• **Document text**:
══════════════════════════════

DOUG MILNE: We'll jump right in. We know you've got a plane to catch. We'd like to welcome the 2010 AT&T National champion, Justin Rose. Congratulations, your second win in three starts, almost your third win in three starts. Great playing today, even par 70. With the win you moved to second in the FedEx points. As you termed earlier, business is taking care of business. Just your thoughts on the win and looking ahead.
JUSTIN ROSE: Yeah, sure. Obviously this was an important day for me. Obviously I was in here just talking about how I wanted to be getting better as a player and that is ultimately the truth, but I knew having not closed out last week it was important for me just for myself to do it today, but to do it in a way -- I felt like I really did put into play the lessons I learned at Hartford. I played much slower and I really felt calm. I didn't feel like the nerves got the better of me at all the whole weekend, so was much better at that.
Still never easy to close these things out, I'll tell you. Had it going nicely on the front nine today and probably got a little bit closer than I should have with two slack three-putts 10 and 11. But I knew today around level par would get the job done today. I was probably -- maybe even by a couple but obviously Ryan put a great round together, birdieing 17 I think he did, so he was definitely putting the heat on.
I joked at the beginning of the week this was going to be my U.S. Open the way the course was, and that's how it played coming in, trying to hit the fairways and hit the greens and two-putt. Every two-putt felt like hard work coming in, I've got to tell you. It was good fun. I felt very much in control of my emotions and it's been a long week, but I'm very glad we've got to this point with a win.

Q. Talk about the 9th, and then talk about the importance of collecting yourself walking up to the 12th tee.
JUSTIN ROSE: Yeah, sure. I think obviously 9 was huge. You're just trying to run the 5-wood up the gap there, and for it to bobble up and roll up to four feet, there was an element of -- I wouldn't say luck; it was a great shot, but to go so close, it was amazing to pick off an eagle there. That was great for the momentum.

══════════════════════════════

• **Work item**: List, in ascending order, every golf hole number mentioned in the press conference transcript. The data that come next aren't needed.

• **Data segment**:
══════════════════════════════

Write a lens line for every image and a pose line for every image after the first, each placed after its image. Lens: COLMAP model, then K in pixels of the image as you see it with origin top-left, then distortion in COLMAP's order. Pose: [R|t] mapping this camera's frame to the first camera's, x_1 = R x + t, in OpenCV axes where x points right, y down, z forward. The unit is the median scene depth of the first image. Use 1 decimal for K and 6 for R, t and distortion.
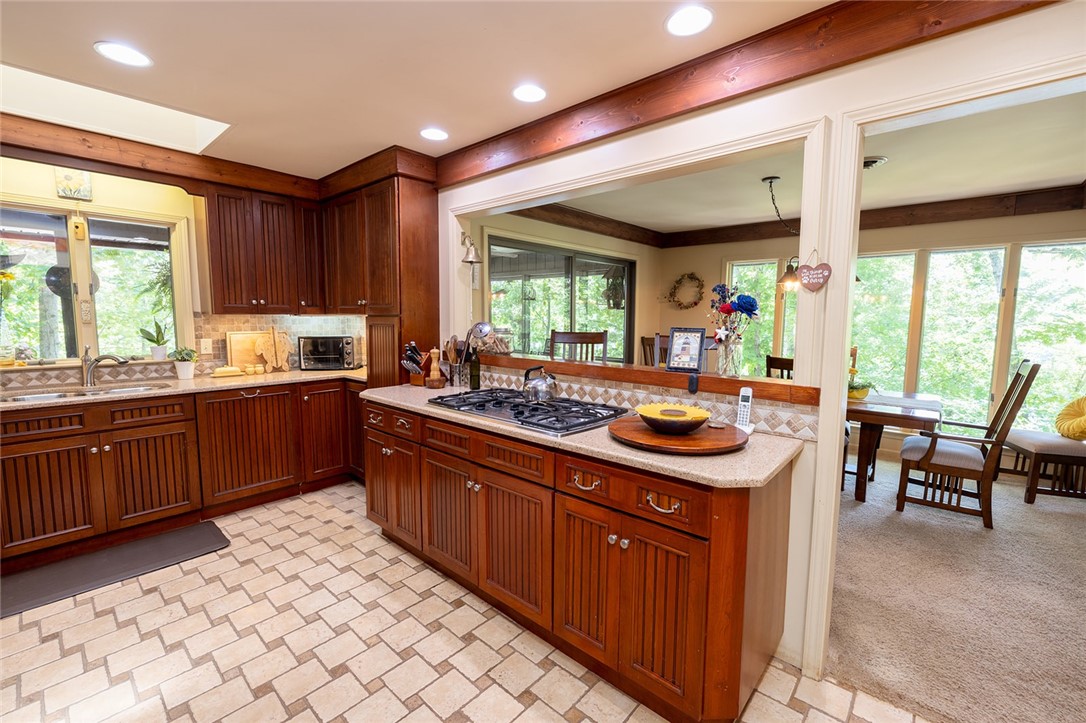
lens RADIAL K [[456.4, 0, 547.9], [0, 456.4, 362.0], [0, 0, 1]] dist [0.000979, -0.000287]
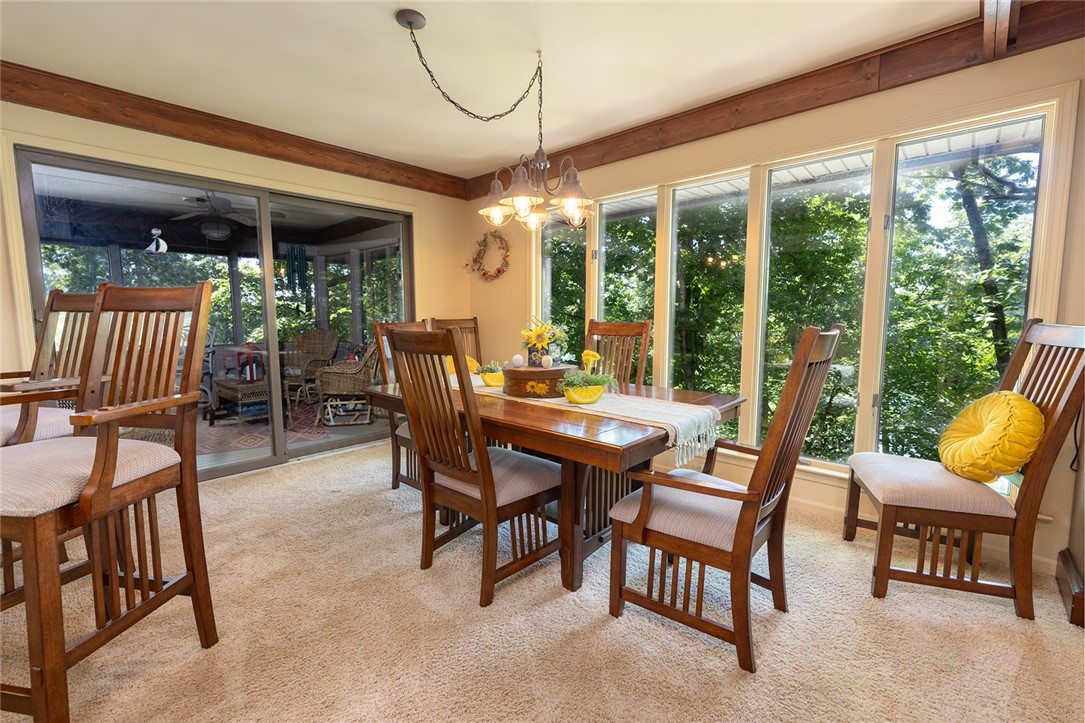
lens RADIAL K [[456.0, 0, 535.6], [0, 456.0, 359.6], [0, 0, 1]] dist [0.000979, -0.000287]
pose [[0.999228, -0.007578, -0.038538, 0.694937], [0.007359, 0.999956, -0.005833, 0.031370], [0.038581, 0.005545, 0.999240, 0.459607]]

══════════════════════════════

• **Exercise result**: 9, 10, 11, 12, 17